**Exercise requirements**
Whenever the string "stats" appears in a line below, please copy the line out.

========================================================================

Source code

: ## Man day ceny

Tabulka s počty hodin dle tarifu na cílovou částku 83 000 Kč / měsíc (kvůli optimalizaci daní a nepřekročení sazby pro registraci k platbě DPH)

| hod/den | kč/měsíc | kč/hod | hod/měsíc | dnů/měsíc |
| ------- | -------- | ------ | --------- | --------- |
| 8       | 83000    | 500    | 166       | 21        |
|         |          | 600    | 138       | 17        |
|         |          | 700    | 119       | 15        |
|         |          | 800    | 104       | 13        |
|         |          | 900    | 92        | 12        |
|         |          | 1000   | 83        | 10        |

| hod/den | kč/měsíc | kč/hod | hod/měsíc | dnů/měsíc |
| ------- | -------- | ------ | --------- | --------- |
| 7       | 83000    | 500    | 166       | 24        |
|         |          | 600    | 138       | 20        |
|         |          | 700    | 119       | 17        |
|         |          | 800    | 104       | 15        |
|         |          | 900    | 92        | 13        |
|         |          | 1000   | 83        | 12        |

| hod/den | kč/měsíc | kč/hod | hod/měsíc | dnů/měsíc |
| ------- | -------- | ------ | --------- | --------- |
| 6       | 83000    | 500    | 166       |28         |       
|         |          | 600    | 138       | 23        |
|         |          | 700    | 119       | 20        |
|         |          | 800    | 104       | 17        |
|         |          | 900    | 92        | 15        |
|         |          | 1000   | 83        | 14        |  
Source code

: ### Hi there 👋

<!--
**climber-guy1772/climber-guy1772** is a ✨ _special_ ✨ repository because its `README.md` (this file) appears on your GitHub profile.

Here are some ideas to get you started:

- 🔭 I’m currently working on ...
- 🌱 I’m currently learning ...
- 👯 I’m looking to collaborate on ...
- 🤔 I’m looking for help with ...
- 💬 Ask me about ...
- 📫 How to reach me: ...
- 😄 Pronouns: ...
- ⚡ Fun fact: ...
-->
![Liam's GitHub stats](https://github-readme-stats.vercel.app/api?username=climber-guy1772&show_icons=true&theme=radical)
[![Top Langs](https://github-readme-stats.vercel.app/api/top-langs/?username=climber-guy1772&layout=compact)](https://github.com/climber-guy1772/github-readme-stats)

========================================================================

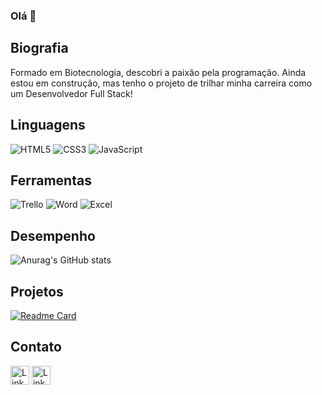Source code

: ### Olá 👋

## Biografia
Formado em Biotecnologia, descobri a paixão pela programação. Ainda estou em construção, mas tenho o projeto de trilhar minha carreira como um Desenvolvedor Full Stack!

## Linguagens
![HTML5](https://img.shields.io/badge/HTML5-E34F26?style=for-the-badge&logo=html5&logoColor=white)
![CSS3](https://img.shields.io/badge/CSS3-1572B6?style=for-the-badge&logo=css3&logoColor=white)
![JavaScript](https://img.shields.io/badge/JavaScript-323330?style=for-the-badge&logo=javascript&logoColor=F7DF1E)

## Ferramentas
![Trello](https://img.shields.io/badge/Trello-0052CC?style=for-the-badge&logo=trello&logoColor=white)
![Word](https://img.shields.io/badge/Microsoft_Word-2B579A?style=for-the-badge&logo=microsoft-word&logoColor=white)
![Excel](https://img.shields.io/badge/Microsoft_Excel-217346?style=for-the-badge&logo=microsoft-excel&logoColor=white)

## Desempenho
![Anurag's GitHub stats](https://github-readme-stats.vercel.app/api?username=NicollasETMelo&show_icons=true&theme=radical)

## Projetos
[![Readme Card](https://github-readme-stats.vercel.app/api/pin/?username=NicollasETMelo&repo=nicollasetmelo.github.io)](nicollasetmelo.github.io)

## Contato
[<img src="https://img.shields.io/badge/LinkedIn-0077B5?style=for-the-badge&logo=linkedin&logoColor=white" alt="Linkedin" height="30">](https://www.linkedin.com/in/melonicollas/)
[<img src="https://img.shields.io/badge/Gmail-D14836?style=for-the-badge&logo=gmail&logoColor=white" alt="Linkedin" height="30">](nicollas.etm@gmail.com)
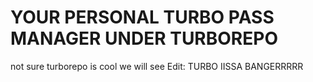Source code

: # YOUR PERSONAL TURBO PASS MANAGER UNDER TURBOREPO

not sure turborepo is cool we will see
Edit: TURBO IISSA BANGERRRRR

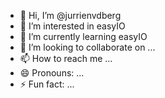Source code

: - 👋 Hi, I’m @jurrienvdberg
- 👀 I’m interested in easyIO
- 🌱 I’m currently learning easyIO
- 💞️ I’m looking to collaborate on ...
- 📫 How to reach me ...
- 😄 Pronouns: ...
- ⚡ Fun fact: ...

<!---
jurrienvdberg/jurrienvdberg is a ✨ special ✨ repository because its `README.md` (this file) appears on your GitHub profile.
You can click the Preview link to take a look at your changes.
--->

========================================================================

**Result**
![Liam's GitHub stats](https://github-readme-stats.vercel.app/api?username=climber-guy1772&show_icons=true&theme=radical)
[![Top Langs](https://github-readme-stats.vercel.app/api/top-langs/?username=climber-guy1772&layout=compact)](https://github.com/climber-guy1772/github-readme-stats)
![Anurag's GitHub stats](https://github-readme-stats.vercel.app/api?username=NicollasETMelo&show_icons=true&theme=radical)
[![Readme Card](https://github-readme-stats.vercel.app/api/pin/?username=NicollasETMelo&repo=nicollasetmelo.github.io)](nicollasetmelo.github.io)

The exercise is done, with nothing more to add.